### Instruções
a) Resuma em três frases o trecho sobre política industrial no Brasil.
b) Dê sequência ao trecho sobre política industrial no Brasil a partir da última frase apresentada.

### Texto fornecido
■ ■ ■ ■ ■

Ao mesmo tempo, isso geraria contrapartidas observáveis no curto e médio prazo pela população, o que permitiria pensar em uma maior continuidade dessas políticas através do envolvimento mais amplo da sociedade civil. Muitos dos problemas relacionados à política industrial no Brasil estão relacionados à dificuldade de se cobrar contrapartidas e impor indicadores e em garantir a continuidade das políticas de promoção. A criação de um arranjo institucional voltado à resolução de problemas sociais concretos talvez possibilitasse lidar com esses velhos problemas.
IHU On-Line – Como esse rearranjo da política industrial no Brasil pode ajudar no desenvolvimento da indústria mais alinhado às especificidades das diferentes regiões do país?

■ ■ ■ ■ ■

### Dados fornecidos
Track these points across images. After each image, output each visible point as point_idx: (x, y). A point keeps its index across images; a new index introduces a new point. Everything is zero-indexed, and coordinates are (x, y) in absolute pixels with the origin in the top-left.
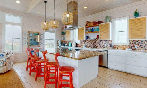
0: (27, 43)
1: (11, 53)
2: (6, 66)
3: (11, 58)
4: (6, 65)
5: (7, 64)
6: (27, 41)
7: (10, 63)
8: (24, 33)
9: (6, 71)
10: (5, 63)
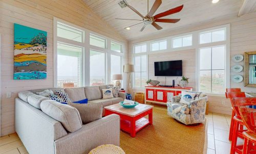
0: (241, 79)
1: (202, 95)
2: (189, 115)
3: (199, 104)
4: (189, 113)
5: (192, 112)
6: (242, 74)
7: (198, 112)
8: (234, 58)
9: (190, 123)
10: (188, 110)
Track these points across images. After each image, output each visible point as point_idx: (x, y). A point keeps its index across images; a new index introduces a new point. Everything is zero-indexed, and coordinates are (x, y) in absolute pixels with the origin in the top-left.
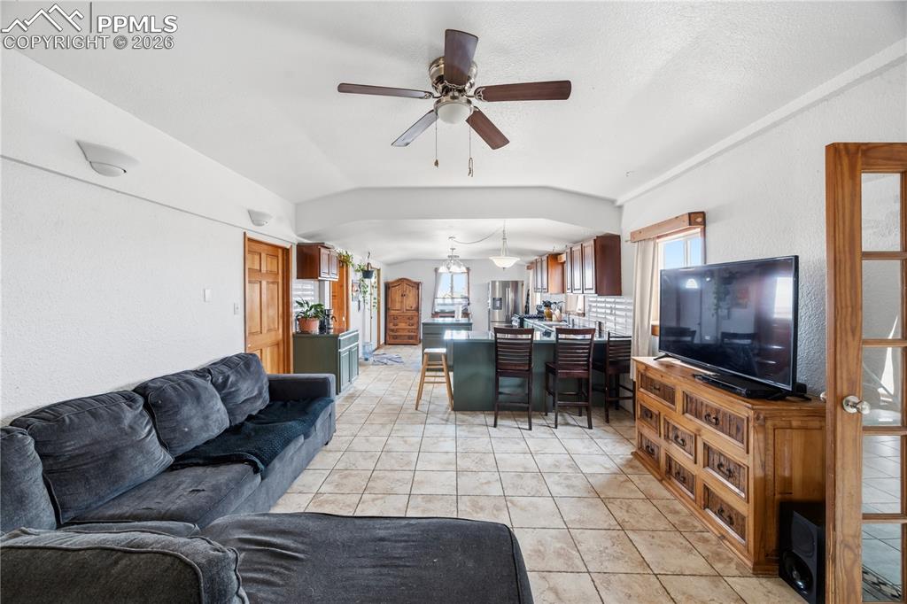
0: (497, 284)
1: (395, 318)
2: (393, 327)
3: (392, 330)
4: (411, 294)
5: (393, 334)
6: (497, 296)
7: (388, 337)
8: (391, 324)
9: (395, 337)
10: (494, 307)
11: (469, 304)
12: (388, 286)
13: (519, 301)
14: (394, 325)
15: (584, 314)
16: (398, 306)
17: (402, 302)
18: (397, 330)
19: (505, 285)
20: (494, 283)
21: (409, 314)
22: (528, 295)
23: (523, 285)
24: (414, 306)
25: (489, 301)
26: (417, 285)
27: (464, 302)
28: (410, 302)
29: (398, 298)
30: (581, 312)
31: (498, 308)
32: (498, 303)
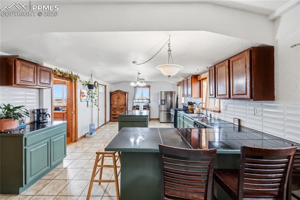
0: (163, 93)
1: (115, 109)
2: (114, 113)
3: (113, 115)
4: (122, 97)
5: (114, 116)
6: (163, 99)
7: (111, 118)
8: (113, 112)
9: (115, 118)
10: (162, 104)
11: (150, 102)
12: (111, 94)
13: (173, 101)
14: (114, 112)
15: (220, 112)
16: (116, 103)
17: (118, 101)
18: (115, 115)
19: (166, 93)
20: (161, 92)
21: (121, 107)
22: (177, 98)
23: (175, 93)
24: (124, 103)
25: (159, 101)
26: (125, 93)
27: (148, 101)
28: (122, 101)
29: (116, 99)
30: (218, 110)
31: (163, 104)
32: (163, 102)
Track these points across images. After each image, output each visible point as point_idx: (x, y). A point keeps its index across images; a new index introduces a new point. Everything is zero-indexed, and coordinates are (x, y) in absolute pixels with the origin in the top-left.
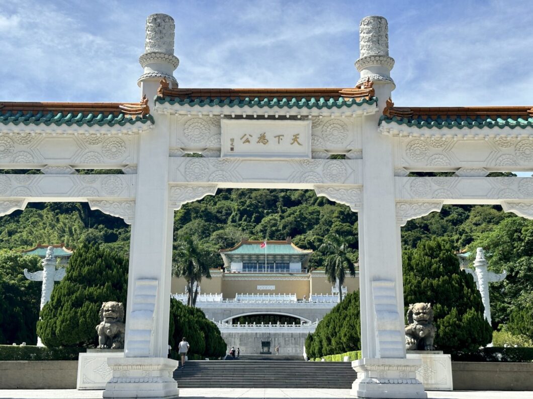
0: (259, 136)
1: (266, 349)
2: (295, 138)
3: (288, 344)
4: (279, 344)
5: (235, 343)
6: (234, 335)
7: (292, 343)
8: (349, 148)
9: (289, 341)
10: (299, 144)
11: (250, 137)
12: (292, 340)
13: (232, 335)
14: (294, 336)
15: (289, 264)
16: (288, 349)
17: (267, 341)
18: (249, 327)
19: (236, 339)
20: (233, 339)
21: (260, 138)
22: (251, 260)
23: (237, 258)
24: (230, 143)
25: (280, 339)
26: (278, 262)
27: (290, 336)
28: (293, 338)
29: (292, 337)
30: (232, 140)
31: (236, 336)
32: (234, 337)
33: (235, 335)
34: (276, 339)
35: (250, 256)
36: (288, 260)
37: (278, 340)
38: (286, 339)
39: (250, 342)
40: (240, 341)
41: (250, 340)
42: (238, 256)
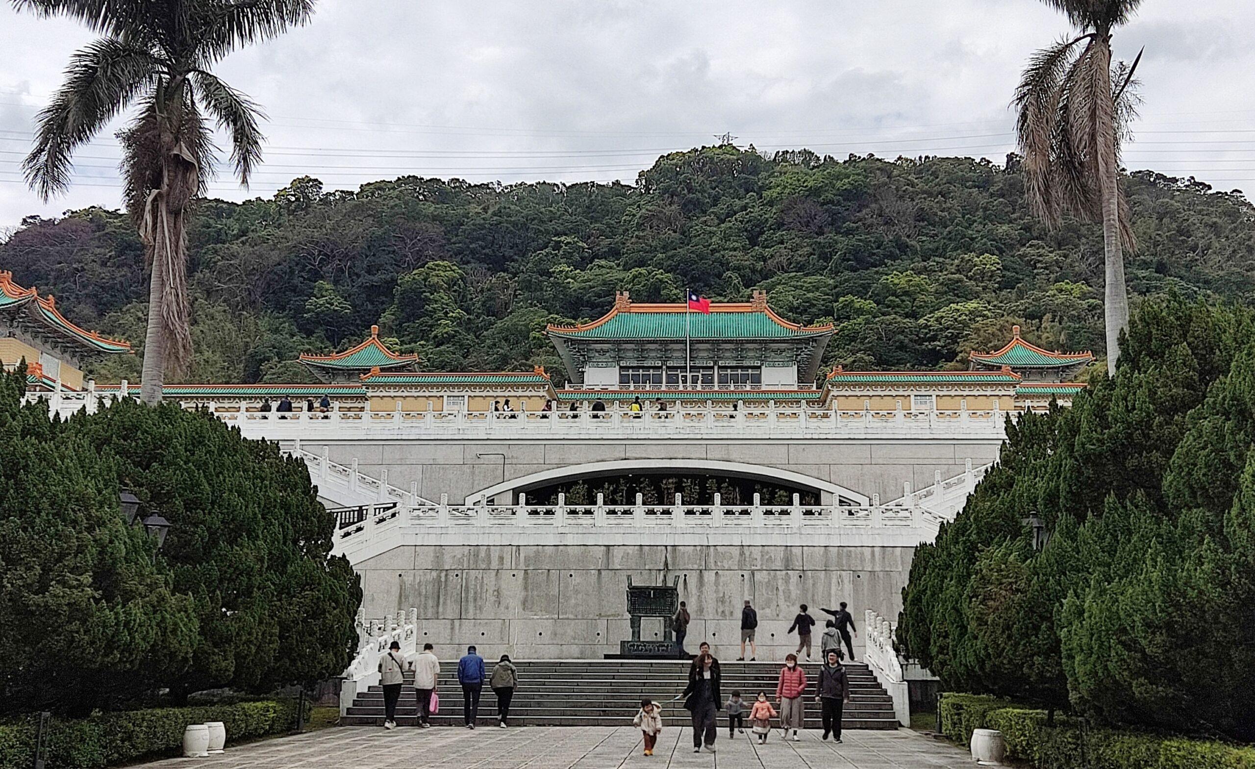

■ ■ ■ ■ ■

### Respostas
a) Muitos problemas da política industrial no Brasil estão ligados à dificuldade de cobrar contrapartidas, impor indicadores e garantir a continuidade das políticas de promoção. A criação de um arranjo institucional voltado à resolução de problemas sociais concretos talvez possibilitasse lidar com esses velhos problemas. O trecho termina com uma pergunta sobre como esse rearranjo pode favorecer um desenvolvimento industrial mais alinhado às especificidades das diferentes regiões do país.

b)
Marco Antonio Rocha – A ideia de construir essa proposta em torno de missões específicas visa de certo modo a tentar atrelar esse investimento social também a problemas regionais concretos. O objetivo disso é principalmente tentar utilizar a política produtiva e tecnológica para dar um norte e coesão a uma infraestrutura para o desenvolvimento regional criada recentemente. Refiro-me aos Institutos Técnicos Federais e aos novos campi de universidades públicas criadas no Brasil. Isso possibilitaria dar maior envergadura à política de desenvolvimento regional como uma forma de se fazer a promoção de setores e atividades inovativas. Para que essa infraestrutura construída seja plenamente utilizada, a política industrial deve estar de certa forma, também, preocupada em promover respostas tecnológicas voltadas aos problemas de cada região através da utilização desses instrumentos.
IHU On-Line – Ainda levando em conta a revolução 4.0, como superar o desafio da redução dos postos de trabalho frente à progressão da automação industrial?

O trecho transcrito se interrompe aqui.